Search the data for the word "input" and copy every line where it occurs.

(Design files in text formats)

◆ ◆ ◆ ◆

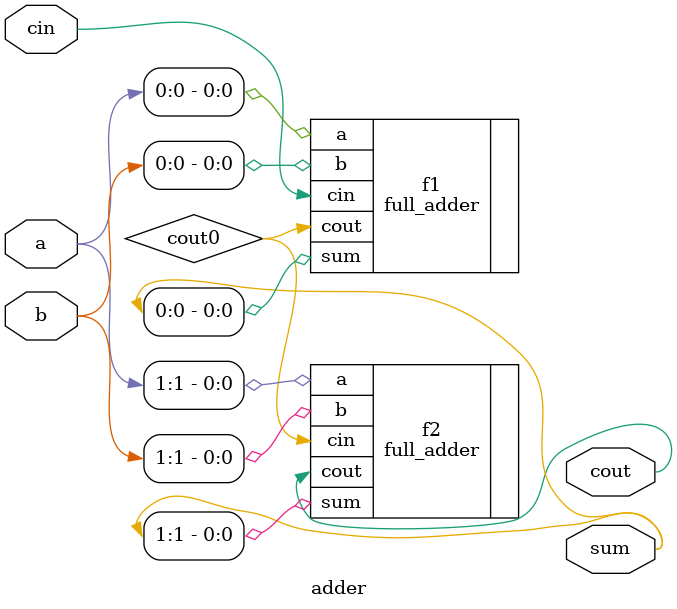
<source format=v>
module adder(
    input [1:0] a,
    input [1:0] b,
	input cin,
    output [1:0] sum,
	output cout
    );
	
	wire cout0;
	
	full_adder f1(.a(a[0]),.b(b[0]),.cin(cin),.cout(cout0),.sum(sum[0]));
	full_adder f2(.a(a[1]),.b(b[1]),.cin(cout0),.cout(cout),.sum(sum[1]));

endmodule

</source>
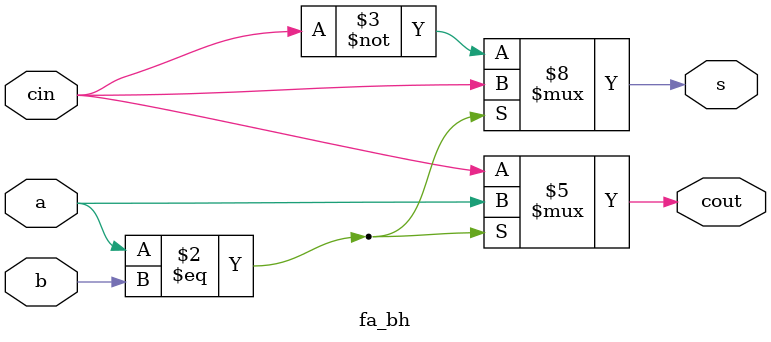
<source format=v>
module fa_bh
(input a,b,cin,
output reg s,cout);

always @(a,b,cin)
begin
	if (a==b)
		begin
			s = cin;
			cout = a;
		end
	else 
		begin
			s = ~cin;
			cout = cin;
		end
end

endmodule 
</source>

◆ ◆ ◆ ◆

**Solution to this problem**
    input [1:0] a,
    input [1:0] b,
	input cin,
(input a,b,cin,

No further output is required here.